▶ Tarefa atribuída 1
Segundo a entrevista sobre as gerações açorianas, quantos pobres existem ainda em Portugal?
▶ Tarefa atribuída 2
Resuma em forma de lista o parágrafo da entrevista sobre as gerações açorianas que começa por "Da geração dos cinquenta", mantendo os factos principais.
▶ Tarefa atribuída 3
Apresente a continuação da entrevista sobre as gerações açorianas a partir da última frase que nela aparece.

▶ Texto fornecido
■ ■ ■ ■
Correio dos Açores - Como se cuidam as gerações nascidas nas décadas de 50, 60 e 70 e quais as diferenças que sentem nas gerações nascidas no novo milénio?
Eduardo Medeiros - Da geração dos cinquenta alguns já partiram para a eternidade após curto gozo da aposentação ou reforma. Dizem as estatísticas que as mulheres vivem mais anos que os homens, são mais rijas, mais pacientes, mais tolerantes, mais organizadas e mais afectuosas! A esperança de vida tem aumentado com a modernidade, ou seja com a melhor qualidade de vida das pessoas, na saúde, na habitação, na alimentação, na condição física e na educação, principalmente a partir dos anos 70 do século passado, uma época de renascimento e de abertura e começaram a ter iguais oportunidades que os restantes cidadãos. De uma quarta classe bem formada passou-se para o nono ano de escolaridade, um factor de diferenciação de grande valia que possibilitou uma nova sociedade mais aberta e letrada. No fim desta década surge a universidade, que veio dar um salto qualitativo na vida dos açorianos, com a possibilidade de todos os jovens poderem prosseguir os seus estudos superiores, ao mesmo tempo que alavancou saídas preciosas na contribuição do desenvolvimento da Autonomia dos Açores em todas as ilhas do arquipélago. Começou a nova era para o povo açoriano.
As gerações de antes e depois do 25 de Abril…
Os nascidos no novo milénio não sentiram as agruras das gerações anteriores. Desde 1974, com a Revolução de Abril, conquistada a democracia e a liberdade, o povo sentiu - outro e muita gente passou a partilhar o poder autárquico na defesa da sua terra, fosse ela uma simples localidade, uma freguesia ou uma vila. As novas gerações também passaram a ter novas responsabilidades e novas oportunidades. A qualidade de vida deu um salto enorme, do pé descalço, do pão com pimenta, do candeeiro a petróleo, da falta de comunicações e de horizontes de vida, passou-se, ano após ano, para uma situação mais sustentada em todos os aspectos e capítulos. A vida mudou para melhor, no modo de vestir, de calçar, na alimentação, na saúde, na educação e no emprego, na cultura e no desporto. Sentimos, os mais velhos, que os jovens pouco conhecem da época antes de Abril, e pouco sabem da Revolução de Abril e das mudanças drásticas da sociedade, porque nunca viveram fora da democracia. É claro que, passados estes 48 anos de novo regime, ainda existem em Portugal cerca de 2 milhões de pobres e nos Açores andará pela mesma proporção, na razão de 240 mil almas a viver nestas ilhas.
■ ■ ■ ■
▶ Extrato de dados

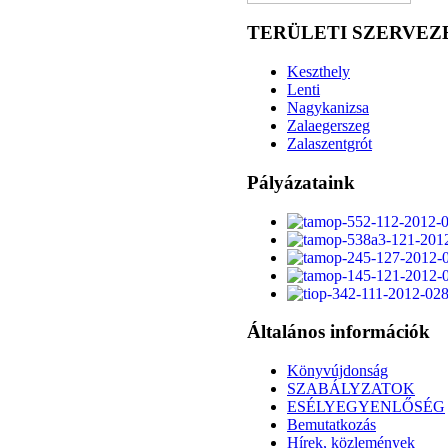
TERÜLETI SZERVEZ
Keszthely
Lenti
Nagykanizsa
Zalaegerszeg
Zalaszentgrót
Pályázataink
Általános információk
Könyvújdonság
SZABÁLYZATOK
ESÉLYEGYENLŐSÉG
Bemutatkozás
Hírek, közlemények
■ ■ ■ ■
▶ Resultado 1
Cerca de 2 milhões.

▶ Resultado 2
- Alguns membros da geração dos anos cinquenta já morreram, depois de pouco tempo de reforma.
- Segundo as estatísticas, as mulheres vivem mais anos do que os homens.
- A esperança de vida aumentou com a melhor qualidade de vida na saúde, na habitação, na alimentação, na condição física e na educação, sobretudo a partir dos anos 70.
- A escolaridade passou da quarta classe para o nono ano, o que possibilitou uma sociedade mais aberta e letrada.
- No fim dessa década surgiu a universidade. Permitiu a todos os jovens prosseguir estudos superiores e contribuiu para o desenvolvimento da Autonomia dos Açores em todas as ilhas.
- Começou uma nova era para o povo açoriano.

▶ Resultado 3
Como evoluíram as gerações de 50, 60 e 70 no Nordeste?
Nasci no Nordeste e por lá me criei até aos dez anos e para que pudéssemos estudar, meus saudosos pais viram-se obrigados a mudar de vida e a instalarem-se na única cidade que existia nesta ilha. Começava o Nordeste e outros concelhos a sentir a saída permanente de população residente, não só para Ponta Delgada e arredores mas a própria emigração sofreu um grande impacto principalmente para os EUA e para o Canadá. O maior êxodo registou-se aí por volta dos anos 60 e 70 do século passado. Por exempl, o Nordeste por volta dos anos 70 tinha cerca de 10 mil habitantes e hoje não chegam aos 5 mil. Por lá e em quase toda a ilha não havia ensino para os filhos após o ensino primário, faltavam centros de saúde, as estradas ainda eram más, faltava água em muitas localidades e as obras públicas só se realizavam com o chapéu na mão para os senhores ministros instalados em Lisboa, pois a distância era muita , o isolamento atroz e o esquecimento desolador !
Os primeiros passo na Autonomia?
Um punhado de açorianos, quase todos ainda vivos, na sequência da conquista da democracia, puseram de pé um empolgante projecto de Autonomia para os Açores , até aí comandados à distância via três governadores civis, onde as ilhas estavam votadas ao abandono e o arquipélago cada vez mais esquecido e desamparado. A esperança renasceu com a conquista da Autonomia Constitucional e com a instalação do seu Governo e do seu Parlamento. Abriram-se as portas ao mundo e ao desenvolvimento em todas as ilhas e em todos os concelhos e começaram a erguer-se aeroportos, escolas, portos, hospitais e centros de saúde, rasgaram-se estradas e o mundo passou a estar mais perto de nós! A insularidade passou a ser o compêndio da nossa luta com Lisboa. O grande Nemésio não chegou a incutir-lhes o âmago do conceito em toda a sua profundidade. O povo açoriano imbuído do novo sentimento de Autonomia começou a ver rasgar-se os caminhos do futuro dos seus filhos e das novas gerações, com ardor e com forte esperança. Que diferença abissal entre os anos 50, 60 e 70 do século passado e os anos que se lhe seguiram, os anos 80, 90 e o novo milénio!
Nas viagens?
A minha primeira viagem para o exterior da minha ilha resultou da apresentação nas Caldas da Rainha para cumprir a recruta no quartel daquela cidade. No horizonte a guerra do Ultramar, o terror dos jovens da altura, pois sabia-se quem ia para Angola, Guiné ou Moçambique, mas não se sabia quem regressava vivo! Muitos morreram, outros ficaram mutilados e quase todos ficaram traumatizados pela guerra que se travava naquelas antigas Colónias. Fui mobilizado para Tete, Moçambique, onde permaneci até Dezembro de 1973, regressando à minha terra são e salvo, por altura do Natal daquele ano. Na altura, as comunicações funcionavam mal e por isso as famílias sofriam ainda mais! Não havia telemóveis , nem computadores e muito menos Internet. Apenas funcionavam os CTT, embora lentos e burocratizados.
A relação com a Internet?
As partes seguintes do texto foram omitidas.